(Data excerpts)

##########

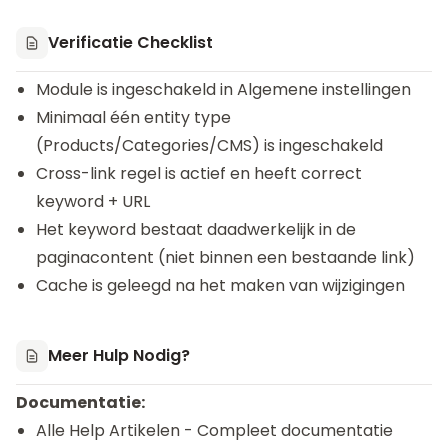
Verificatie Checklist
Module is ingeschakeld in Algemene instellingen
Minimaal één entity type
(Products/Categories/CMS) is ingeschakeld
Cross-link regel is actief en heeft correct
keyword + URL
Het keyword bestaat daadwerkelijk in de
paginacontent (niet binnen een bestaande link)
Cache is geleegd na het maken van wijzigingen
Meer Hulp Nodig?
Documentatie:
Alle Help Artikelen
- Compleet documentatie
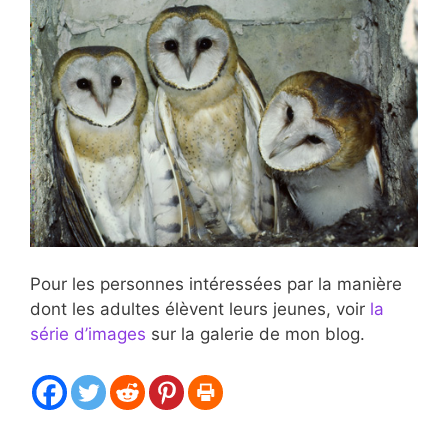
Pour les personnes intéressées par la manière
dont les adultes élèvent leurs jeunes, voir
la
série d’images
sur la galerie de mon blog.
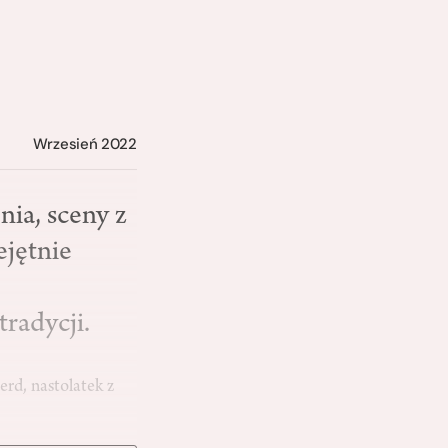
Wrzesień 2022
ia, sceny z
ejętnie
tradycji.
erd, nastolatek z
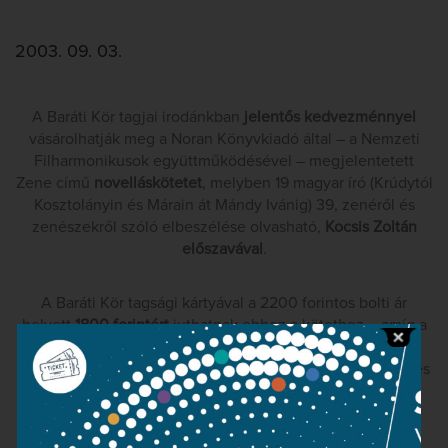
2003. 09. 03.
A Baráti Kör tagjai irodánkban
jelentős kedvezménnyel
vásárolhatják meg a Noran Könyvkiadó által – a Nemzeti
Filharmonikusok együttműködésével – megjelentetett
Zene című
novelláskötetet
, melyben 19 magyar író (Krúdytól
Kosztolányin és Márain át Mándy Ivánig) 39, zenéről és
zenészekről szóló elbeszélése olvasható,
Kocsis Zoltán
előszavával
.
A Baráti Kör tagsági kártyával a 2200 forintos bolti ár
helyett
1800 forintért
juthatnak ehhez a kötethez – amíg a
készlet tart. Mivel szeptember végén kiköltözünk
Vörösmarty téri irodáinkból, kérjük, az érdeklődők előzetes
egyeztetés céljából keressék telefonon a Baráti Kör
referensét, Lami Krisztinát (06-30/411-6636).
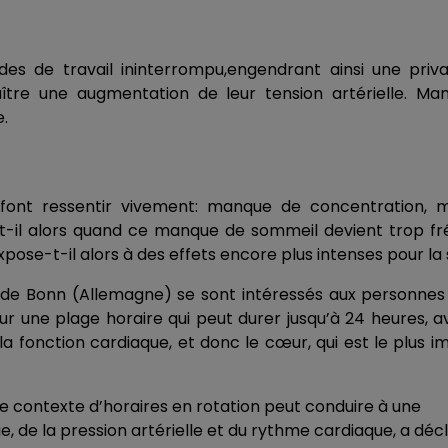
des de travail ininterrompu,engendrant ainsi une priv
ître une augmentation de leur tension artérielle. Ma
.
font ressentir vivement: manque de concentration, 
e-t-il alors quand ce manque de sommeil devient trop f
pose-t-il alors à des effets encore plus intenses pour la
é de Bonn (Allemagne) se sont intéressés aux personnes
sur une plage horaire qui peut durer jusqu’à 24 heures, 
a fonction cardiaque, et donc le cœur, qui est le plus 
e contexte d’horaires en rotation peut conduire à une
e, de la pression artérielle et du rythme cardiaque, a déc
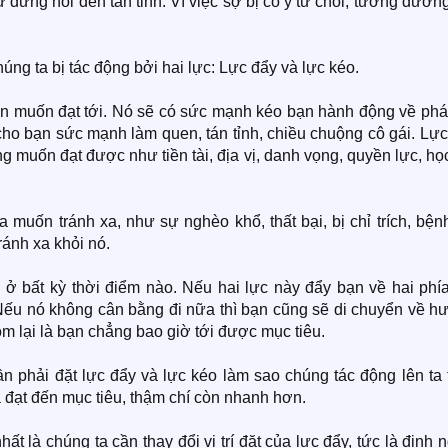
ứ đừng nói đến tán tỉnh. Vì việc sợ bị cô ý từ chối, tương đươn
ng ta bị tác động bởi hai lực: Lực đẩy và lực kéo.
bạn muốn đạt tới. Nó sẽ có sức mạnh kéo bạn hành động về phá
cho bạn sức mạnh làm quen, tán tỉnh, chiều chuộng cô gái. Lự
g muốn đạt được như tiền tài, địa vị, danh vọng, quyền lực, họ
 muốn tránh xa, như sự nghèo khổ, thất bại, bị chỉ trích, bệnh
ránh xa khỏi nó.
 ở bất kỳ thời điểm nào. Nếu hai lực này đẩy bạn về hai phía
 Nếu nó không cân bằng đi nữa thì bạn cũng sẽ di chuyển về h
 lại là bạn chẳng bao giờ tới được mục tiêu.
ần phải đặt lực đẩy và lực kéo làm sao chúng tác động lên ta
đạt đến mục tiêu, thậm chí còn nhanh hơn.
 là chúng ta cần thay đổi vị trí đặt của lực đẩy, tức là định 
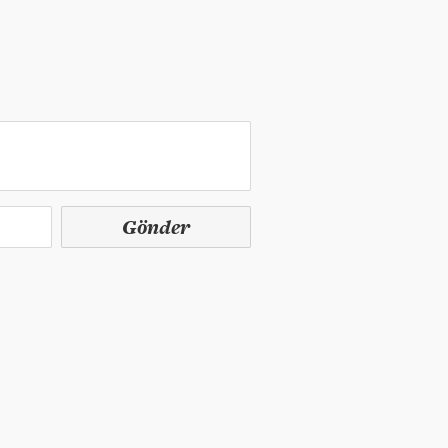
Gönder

##########

— ACTION ITEM —
Pull out every line of text in the material above and reproduce each one without changes. Leave the pictures out of your answer.

— REPLY —
Verificatie Checklist
Module is ingeschakeld in Algemene instellingen
Minimaal één entity type
(Products/Categories/CMS) is ingeschakeld
Cross-link regel is actief en heeft correct
keyword + URL
Het keyword bestaat daadwerkelijk in de
paginacontent (niet binnen een bestaande link)
Cache is geleegd na het maken van wijzigingen
Meer Hulp Nodig?
Documentatie:
Alle Help Artikelen
- Compleet documentatie
Pour les personnes intéressées par la manière
dont les adultes élèvent leurs jeunes, voir
la
série d’images
sur la galerie de mon blog.
Wrzesień 2022
ia, sceny z
ejętnie
tradycji.
erd, nastolatek z
2003. 09. 03.
A Baráti Kör tagjai irodánkban
jelentős kedvezménnyel
vásárolhatják meg a Noran Könyvkiadó által – a Nemzeti
Filharmonikusok együttműködésével – megjelentetett
Zene című
novelláskötetet
, melyben 19 magyar író (Krúdytól
Kosztolányin és Márain át Mándy Ivánig) 39, zenéről és
zenészekről szóló elbeszélése olvasható,
Kocsis Zoltán
előszavával
.
A Baráti Kör tagsági kártyával a 2200 forintos bolti ár
helyett
1800 forintért
juthatnak ehhez a kötethez – amíg a
készlet tart. Mivel szeptember végén kiköltözünk
Vörösmarty téri irodáinkból, kérjük, az érdeklődők előzetes
egyeztetés céljából keressék telefonon a Baráti Kör
referensét, Lami Krisztinát (06-30/411-6636).
des de travail ininterrompu,engendrant ainsi une priv
ître une augmentation de leur tension artérielle. Ma
.
font ressentir vivement: manque de concentration, 
e-t-il alors quand ce manque de sommeil devient trop f
pose-t-il alors à des effets encore plus intenses pour la
é de Bonn (Allemagne) se sont intéressés aux personnes
sur une plage horaire qui peut durer jusqu’à 24 heures, 
a fonction cardiaque, et donc le cœur, qui est le plus 
e contexte d’horaires en rotation peut conduire à une
e, de la pression artérielle et du rythme cardiaque, a déc
ứ đừng nói đến tán tỉnh. Vì việc sợ bị cô ý từ chối, tương đươn
ng ta bị tác động bởi hai lực: Lực đẩy và lực kéo.
bạn muốn đạt tới. Nó sẽ có sức mạnh kéo bạn hành động về phá
cho bạn sức mạnh làm quen, tán tỉnh, chiều chuộng cô gái. Lự
g muốn đạt được như tiền tài, địa vị, danh vọng, quyền lực, họ
 muốn tránh xa, như sự nghèo khổ, thất bại, bị chỉ trích, bệnh
ránh xa khỏi nó.
 ở bất kỳ thời điểm nào. Nếu hai lực này đẩy bạn về hai phía
 Nếu nó không cân bằng đi nữa thì bạn cũng sẽ di chuyển về h
 lại là bạn chẳng bao giờ tới được mục tiêu.
ần phải đặt lực đẩy và lực kéo làm sao chúng tác động lên ta
đạt đến mục tiêu, thậm chí còn nhanh hơn.
 là chúng ta cần thay đổi vị trí đặt của lực đẩy, tức là định 
Gönder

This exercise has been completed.